__EXTRACTED TEXT__:
·····
In Ireland, a warning was issued by Met Éireann for much of the country for freezing temperatures, widespread freezing on the roads, as well as a snowfall warning. In Northern Ireland, more than 180 schools closed, mainly in Belfast and counties Antrim, Armagh and Down.

Storm Larisa brought snowfall to Belgium and Netherlands between 8–10 March 2023, with layers of snow up to 10 centimeters.

In Spain on 8 March, warnings were issued for the Galician coast, predicting waves between 5 and 7 m in height. Warnings were extended until 10 March for the eastern Cantabrian Sea. The strongest gusts hit the Cantabrian coast, as well as mountainous areas in the north. The highest gust of 113 km/h was recorded at the Punta de Estaca de Bares, province of A Coruña, on 10 March. Rainfall was significant in the province of Cáceres, with a maximum of 59 mm in Piornal in 24 hours.
·····
__INFORMATION GIVEN__:
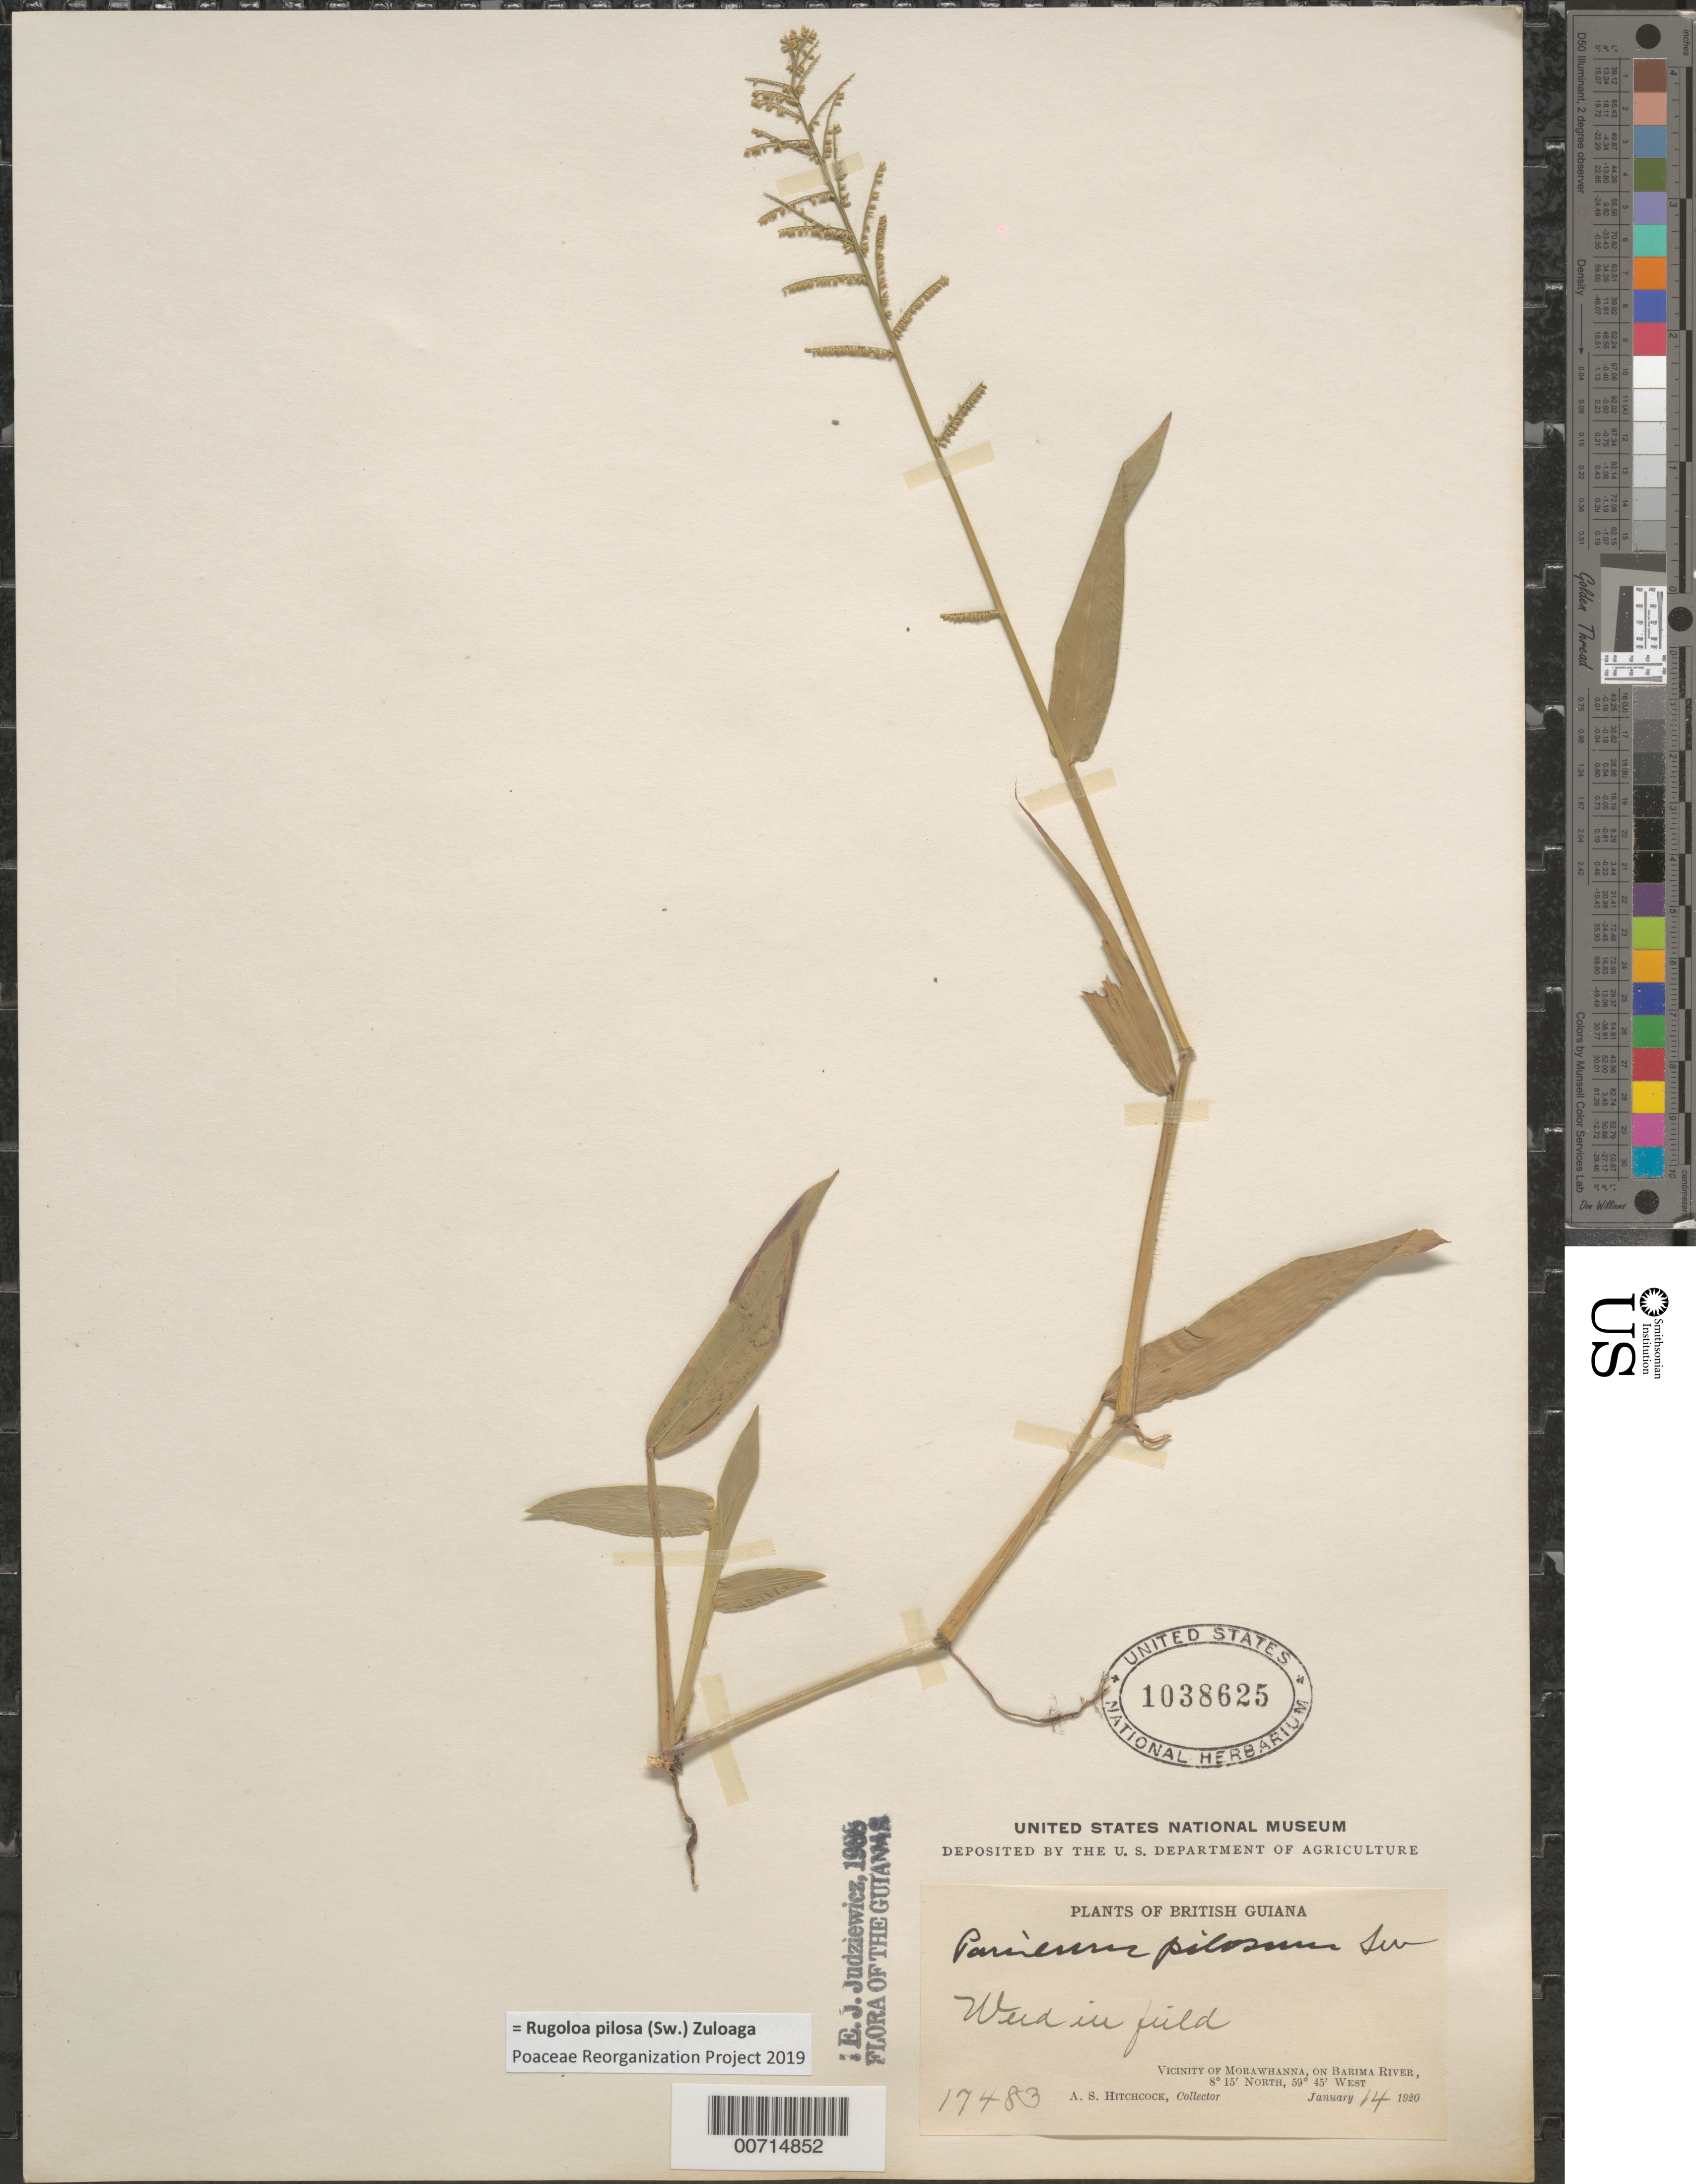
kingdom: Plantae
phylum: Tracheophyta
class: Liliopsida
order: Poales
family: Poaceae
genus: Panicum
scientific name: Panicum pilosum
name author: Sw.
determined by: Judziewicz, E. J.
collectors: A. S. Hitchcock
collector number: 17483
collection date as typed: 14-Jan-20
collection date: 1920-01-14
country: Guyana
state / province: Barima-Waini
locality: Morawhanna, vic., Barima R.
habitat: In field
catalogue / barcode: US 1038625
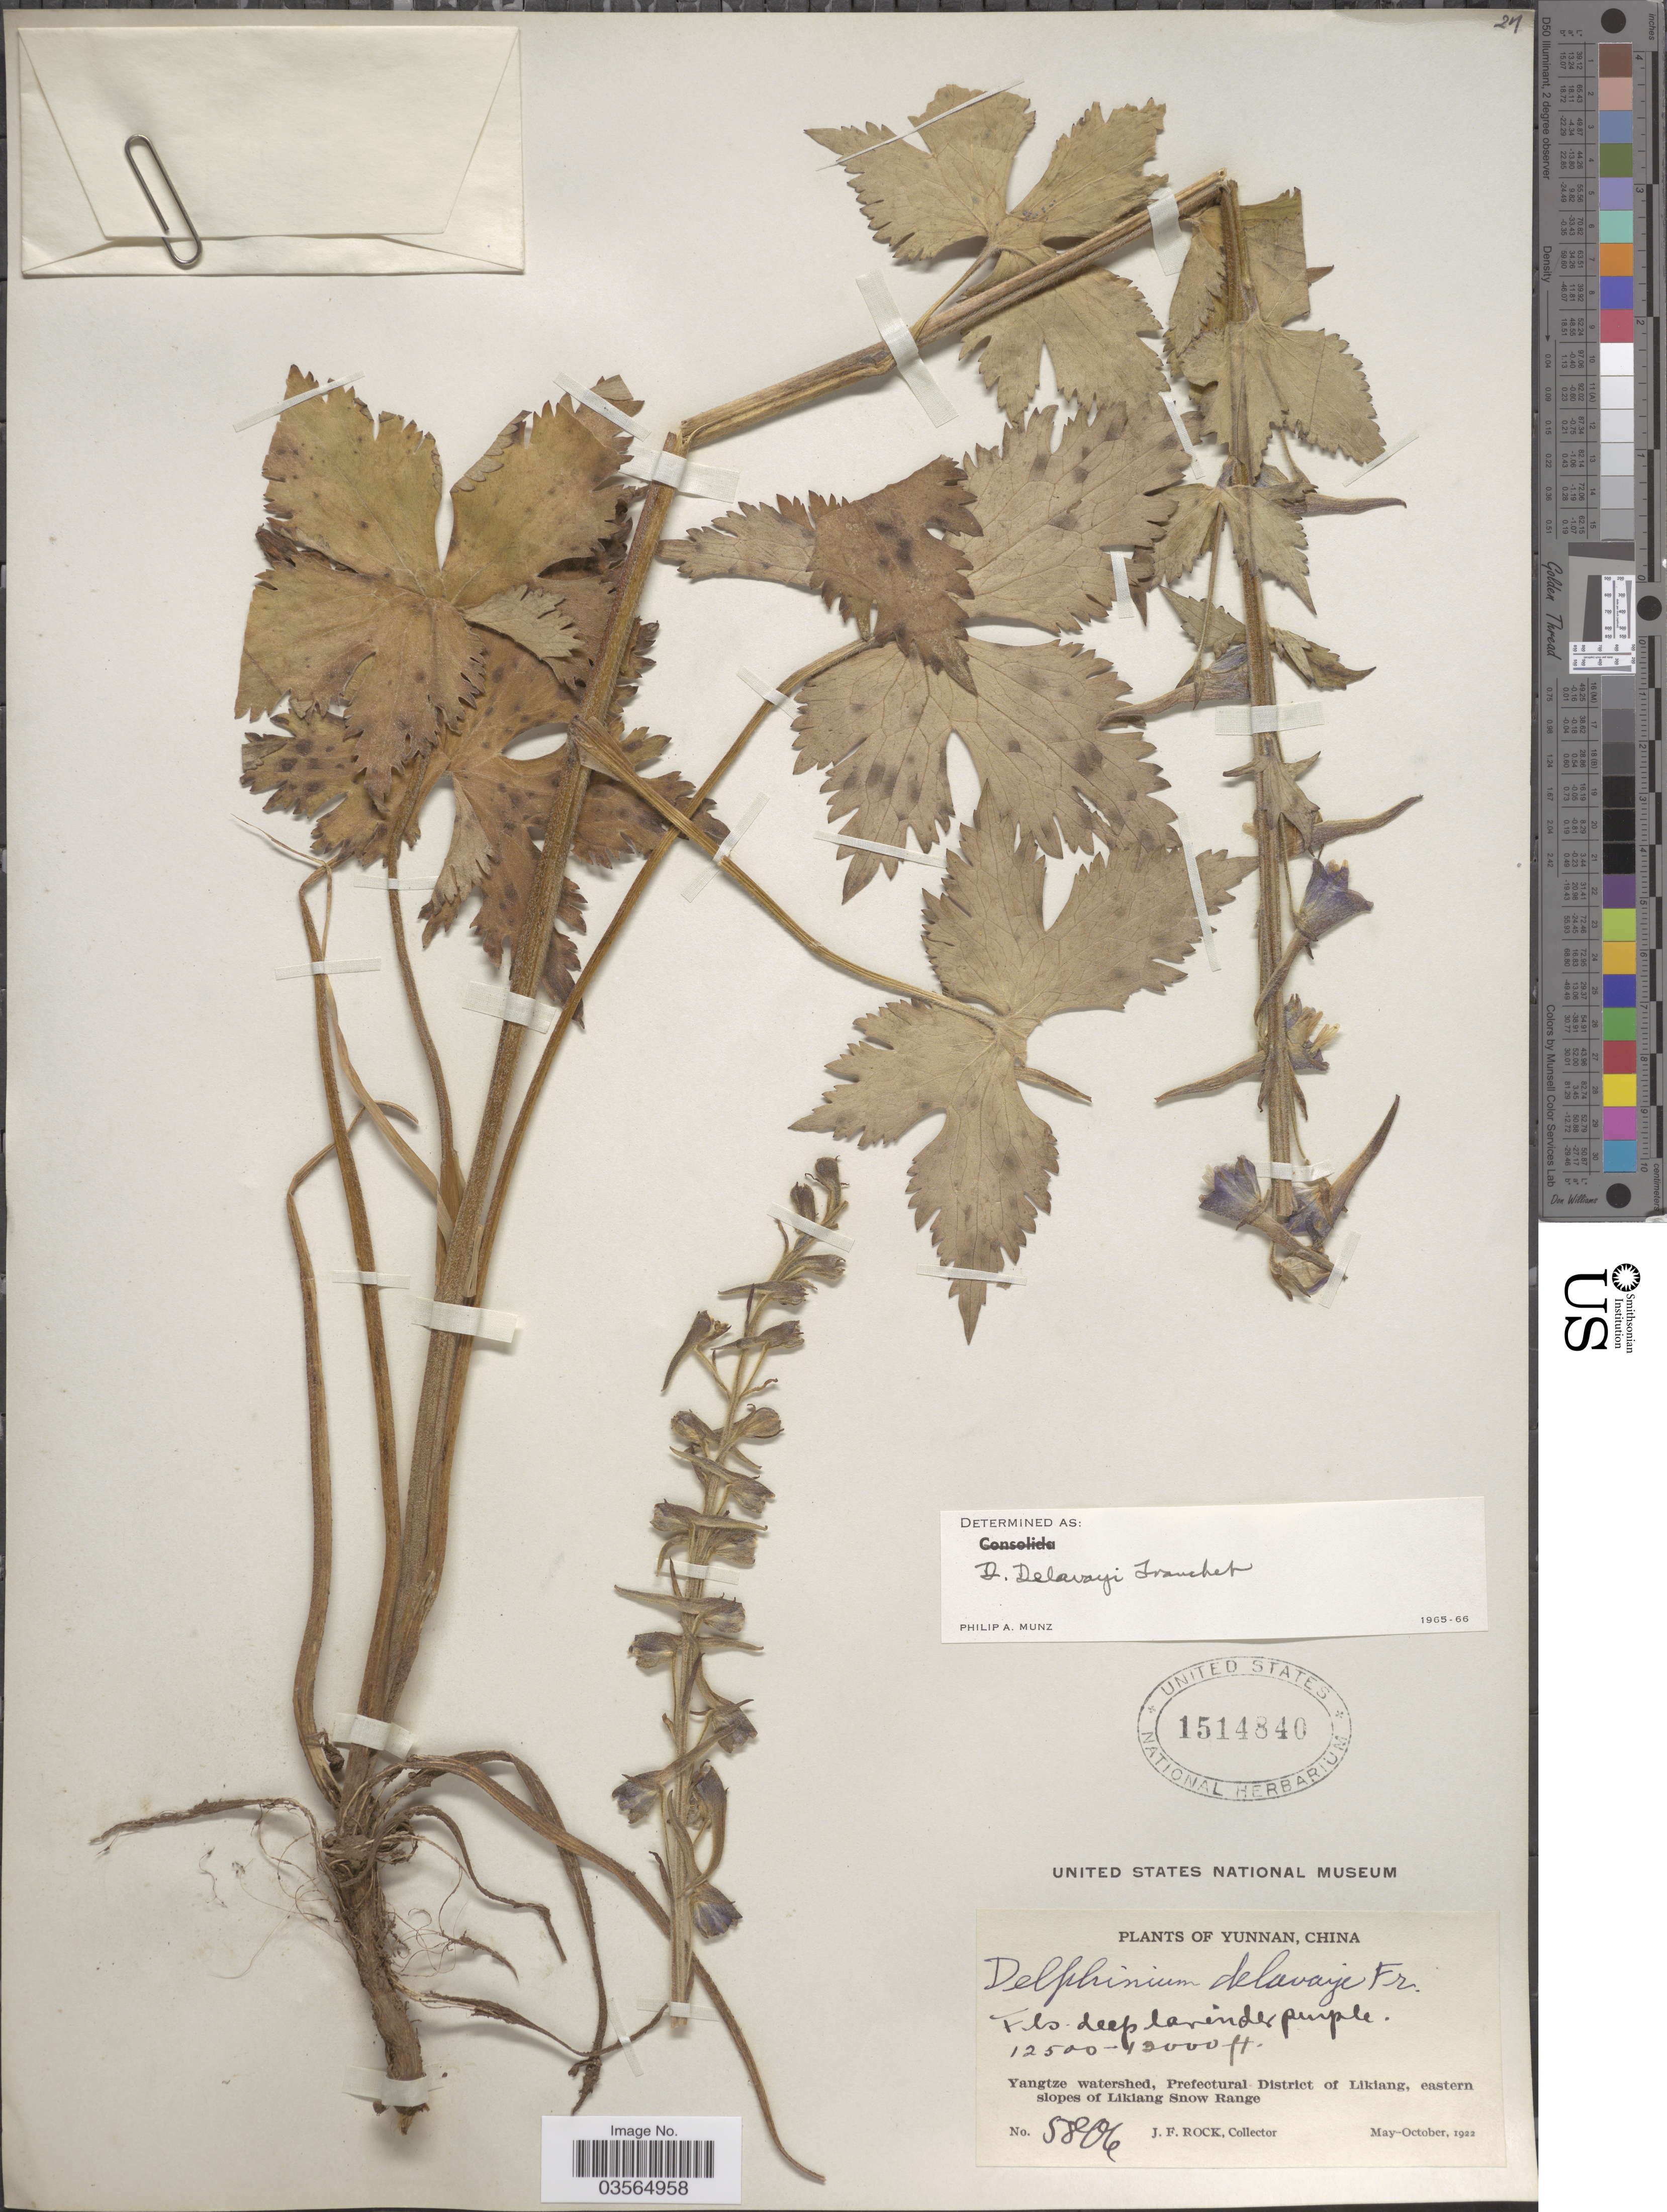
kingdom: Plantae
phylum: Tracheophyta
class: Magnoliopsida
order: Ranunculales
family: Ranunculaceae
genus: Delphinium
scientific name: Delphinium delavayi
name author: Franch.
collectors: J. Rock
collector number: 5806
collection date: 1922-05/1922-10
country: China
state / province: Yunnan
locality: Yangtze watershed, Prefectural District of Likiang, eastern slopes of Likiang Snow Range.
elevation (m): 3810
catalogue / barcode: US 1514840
·····
__PROBLEMS TO WORK ON__:
A) Rewrite the storm passage between "Storm Larisa brought" and "in 24 hours.", inclusive, swapping "centimeters" for "cm".
B) According to the storm passage, where was the highest gust of 113 km/h recorded?
C) Carry on the passage about the March 2023 storm from its final sentence.

__THE RESULTS__:
A)
Storm Larisa brought snowfall to Belgium and Netherlands between 8–10 March 2023, with layers of snow up to 10 cm.

In Spain on 8 March, warnings were issued for the Galician coast, predicting waves between 5 and 7 m in height. Warnings were extended until 10 March for the eastern Cantabrian Sea. The strongest gusts hit the Cantabrian coast, as well as mountainous areas in the north. The highest gust of 113 km/h was recorded at the Punta de Estaca de Bares, province of A Coruña, on 10 March. Rainfall was significant in the province of Cáceres, with a maximum of 59 mm in Piornal in 24 hours.

B) At the Punta de Estaca de Bares, in the province of A Coruña.

C)
=== Storm Mathis (Markus) ===

Storm Mathis was named on 30 March 2023 by Météo France. Yellow wind and rain warnings were issued for southern England by the Met Office. Météo France issued yellow and orange storm alerts in 80 departments across the country.

On 31 March, a Welsh station recorded an onshore central pressure of 979 hPa. A gust of 93 mph was also recorded at Gwennap Head in Cornwall. Over 500 properties were also left without power across the county. In Devon there were many flooded roads, with rivers and streams "reaching high levels". A man was killed by a falling tree in Senones, northern France. Two tornadoes were reported, one in Buzançais and another in Saint-Jean-de-Sauves, but no injuries were reported.

=== Storm Ilina (Norbert) ===

Storm Ilina was named on 2 April 2023.

=== Storm Noa (Quax) ===

Storm Noa was named on 12 April 2023 by Météo France. Yellow wind warnings were issued for southern England and Northern Ireland by the Met Office, as well as Yellow and Orange warnings for wind in Ireland by Met Éireann. Furthermore, Météo France placed 3 departments in status orange for wind, as well as a status yellow wind warning for much of northern France – forecasting winds of up to 120 km/h in coastal regions of the Channel.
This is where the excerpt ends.